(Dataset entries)
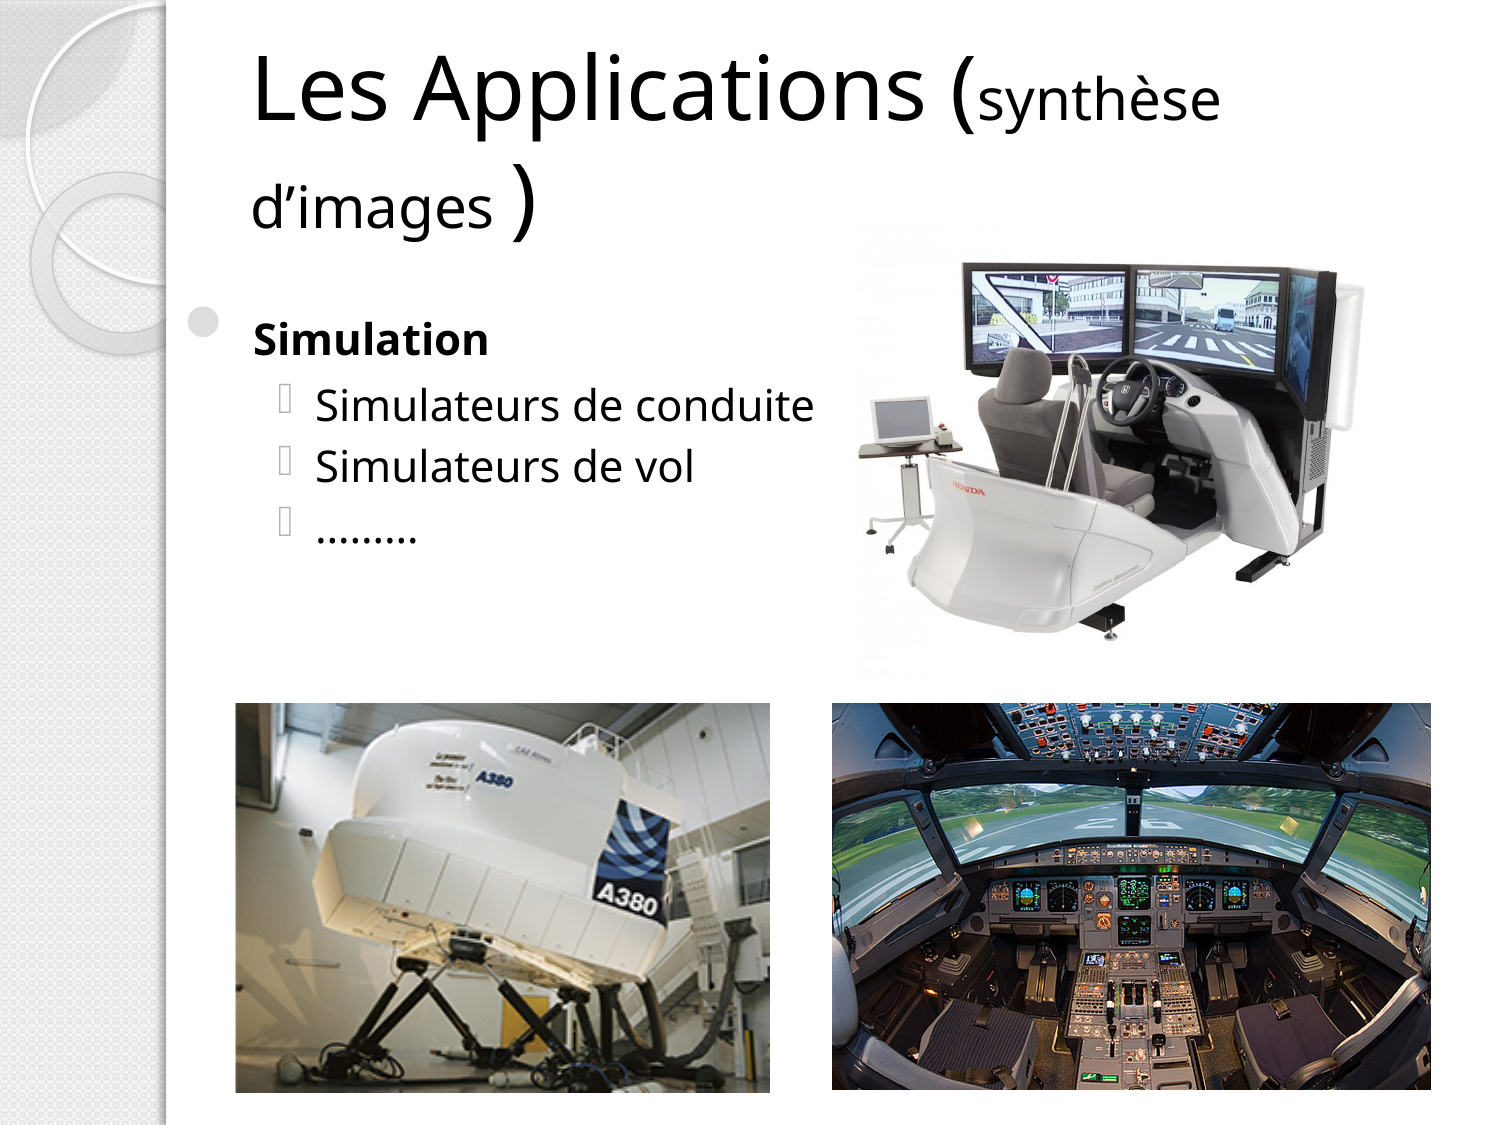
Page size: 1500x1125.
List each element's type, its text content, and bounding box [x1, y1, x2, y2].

picture [855, 222, 1375, 684]
picture [831, 702, 1431, 1090]
picture [234, 702, 770, 1093]
list Simulation Simulateurs de conduite Simulateurs de vol ……… [154, 281, 844, 598]
title Les Applications (synthèse d’images ) [235, 45, 1466, 233]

**Task goal:**
Output the data above exactly; pictures do not belong in the copy.

**Exercise solution:**
Page size: 1500x1125.
List each element's type, its text content, and bounding box [x1, y1, x2, y2].

picture [855, 222, 1375, 684]
picture [831, 702, 1431, 1090]
picture [234, 702, 770, 1093]
list Simulation Simulateurs de conduite Simulateurs de vol ……… [154, 281, 844, 598]
title Les Applications (synthèse d’images ) [235, 45, 1466, 233]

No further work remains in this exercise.